We are leaving out so much in our exploration of The Desert Fathers. If you have not yet purchased a copy of this ancient, classic text, I hope you will. You can use it for the rest of your life to keep “drilling down” into deeper dimensions of the Christian spiritual life.
We end our look at “Discretion” today, remembering that it is the longest book (chapter) of all.
The early Christians wanted to dispel any notions that there was a “one-size-fits-all” spirituality. We see it in the following saying,
Mark asked Arsenius, “It is right, isn’t it, to have nothing unnecessary in one’s cell? I saw a brother who had a few cabbages, and he was rooting them out.” Arsenius said, “It is right, but each should do what is right for his own way of life. If he is not strong enough to endure without cabbages, he will plant them again.”
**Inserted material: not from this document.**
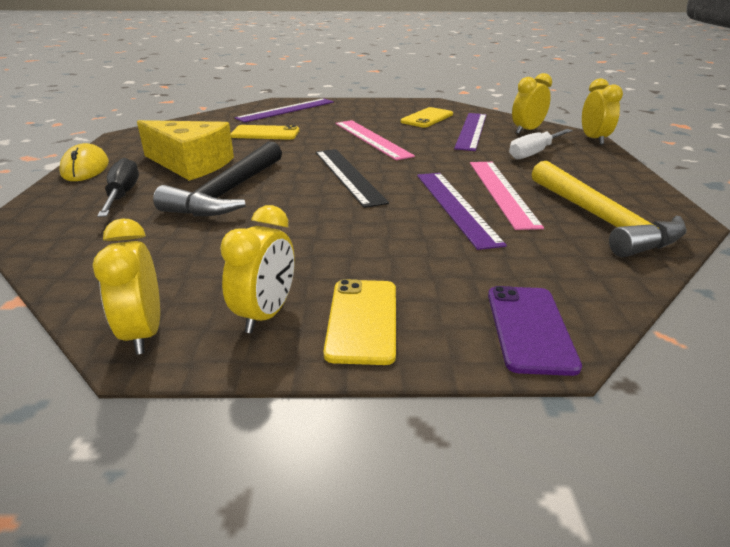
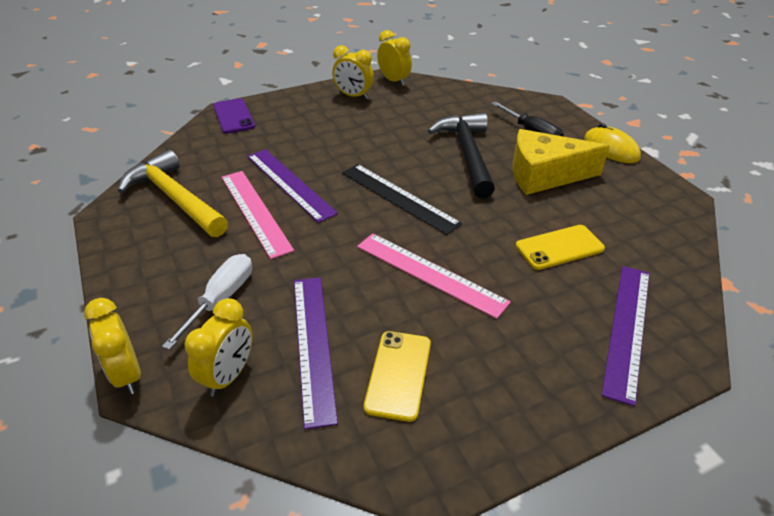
camera: 155 degrees right, 10 degrees up
yellow clock [220,205,295,333] -> yellow clock turned 60 degrees counterclockwise [332,45,374,99]
yellow phone [323,279,396,365] -> none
We must not miss the phrase “each should do what is right for his own way of life.” This enacts Jesus’ admonition that we do not determine our discipleship by looking at someone else; we do so by following him (John 20:20-22).
One of the great mistakes is thinking that other people should precisely follow our example, or in reverse, getting the impression from others that we should precisely follow theirs.
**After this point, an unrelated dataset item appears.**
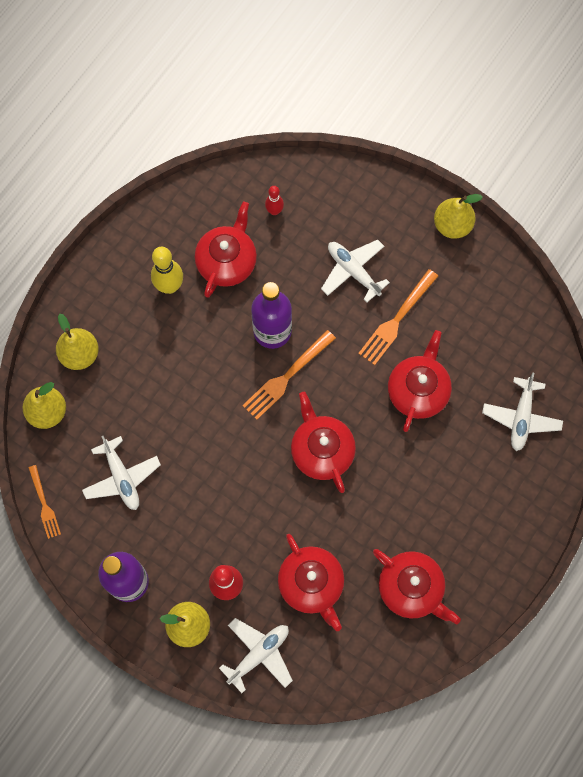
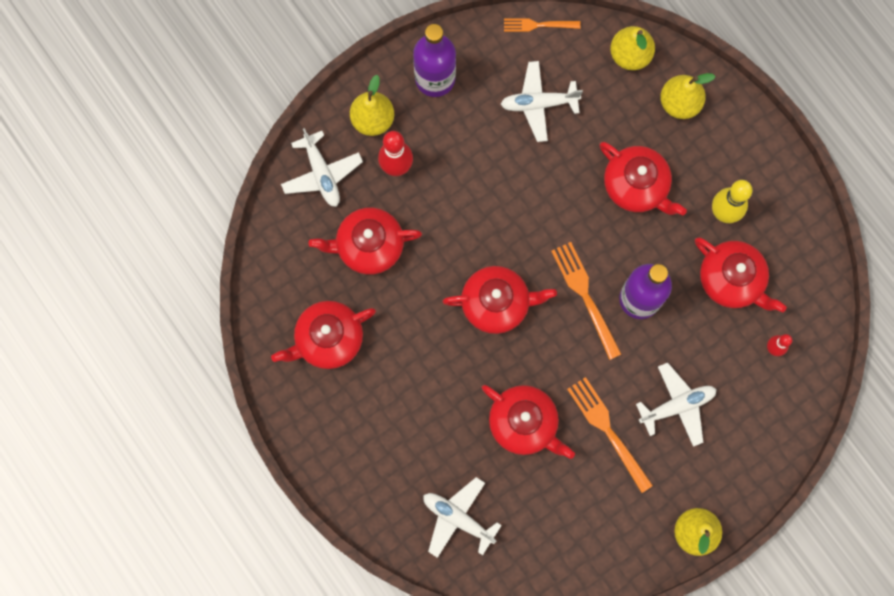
camera: 110 degrees right, 5 degrees up
none -> red teapot [599,142,687,216]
We must remember that God creates; God does not clone. There are particular aspects of the spiritual life which are suitable to certain ways of life. It is necessary to speak of an “appropriate” spirituality.
One monk could root out cabbages. But not everyone could, or should. Arsenius was really saying to Mark, “Tend your own soul”—or better—“Allow the Spirit to plant in you what is pleasing and uproot what is not.” The result will be a “cell” that glorifies God, like every other cell does, but not exactly as every cell does.
I have written before that it makes no sense to think that God takes the time to etch into our fingers little “prints” which distinguish us from everyone else, but then turns around and mass-produces human souls.
Pray God to give us all—and each—an “appropriate” spirituality.
In our devotional lives, it is very difficult to “think for ourselves.” We would much rather have someone dictate to us what to read and what to pray. These are great gifts, but we must have those times when we just “be” before the Lord. These recent posts have served to remind me that devotional times (I try to do 3 per day) are more than a daily office, they are a checking in with the boss.